Born in Maharashtra in 1969, he completed his degree (Fine Arts) from Sir JJ Institute of Applied Art, Mumbai (1992). Among his recent selected solo exhibitions are 'Self Alienation: Celebration of Myopia II' courtesy Art Heritage in New Delhi (2009); ‘Impact of Commercialization on Emotional Life’, The Osmosis Gallery, Mumbai (2007). His thought-provoking work has been featured at several group exhibitions, such as 'Who Has Seen Gandhi?' courtesy Tangerine Art Space, Bangalore (2010); 'Peripheries of the Whereabouts', Tangerine (2009), ‘See You Again’, Osmosis and Cymroza Gallery, Mumbai (2008); ‘Thought And Being’, Osmosis; a show at AIFACS, Delhi; ‘Young Faces In Indian Contemporary Art’, Birla Academy of Art & Culture, Kolkata (all in 2007), apart from featuring at Art Expo India, Mumbai (2008), and Harmony Show in 2007.

His work also formed part of a significant show, entitled 'New Perspectives of India', at Avanthay Contemporary, Zurich (2009). It showcased works of five emerging artists from India, representing the contemporary art scene and giving a fresh perspective. He has won several awards including the Bombay Art Society Award in (2001-02), the Maharashtra State Award (1987, 1992), and Outstanding Work Award, Sir J.J. Institute of Applied Art, in 1992.

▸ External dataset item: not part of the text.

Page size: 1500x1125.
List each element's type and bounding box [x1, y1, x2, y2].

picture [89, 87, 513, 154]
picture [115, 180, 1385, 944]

Riaz Samadhan continues to articulate a sense of self alienation caused by the increased desire of consumption. The world has been transformed into a marketplace. The prevalent culture of excess has created excessive options through our apparent freedom to choose. The race is on for more. Run be the first: but where we’re heading, he asks: “Are we running away from ourselves? Are we running towards a standstill?

The artist moans the fact that blatant profit seeking witnessed in the marketplace is influencing the mindset commodity hungry customers and reengineering their emotional behavior beyond recognition. This causes a state of a partial psychological amnesia, as he elaborates, “Man has lost his identity. Presentation and panache are now more vital than the soul. Presentation is the mantra - project something you’re not, be somebody that is not the true ‘you’. The market has entered the households. We state our worth, flaunting price tags, even in our personal lives. Even luxury has turned into a need – one that breeds miseries.

For example, his ‘House with a window display’ (oil on canvas; 2009) portrays a point when the market invades a household. Behavioral patterns of these two separate worlds distinctively differ. Depicted juxtaposition of elements from two separate worlds, an expensive dress and a humble clothesline represents peripheral visual chaos of the new market society, where house windows are on display. Another work that amplifies his fears, ‘Living in pieces, looking for peace’ (oil on canvas; 2008) depicts the incapacity of today’s man to see his self inventive fragmented existence. The depiction of hands in different gestures suggests disharmony and chaos within. Spilt face points to a myopic celebration at the cost of his existence. Camouflaged social ladder emerges as the prominent catalyst of the modern times, where incessant desire fuels up every move to secure a higher place on it.

“Saving money is common sense, losing the innocence and purity of life is not. Commercializing of emotion is something we support covertly, yet whole heartedly, because it provides us masks, gives us the illusion of at least being somebody, behind whom we can hide ourselves. Now what is our true face is a matter of investigation. It is almost impossible to make out that deep down our own emotional patterns are corrupted by marketing,” Riaz Samadhan emphasizes, underlining the stark realities of today’s discontented society and the disconnected self.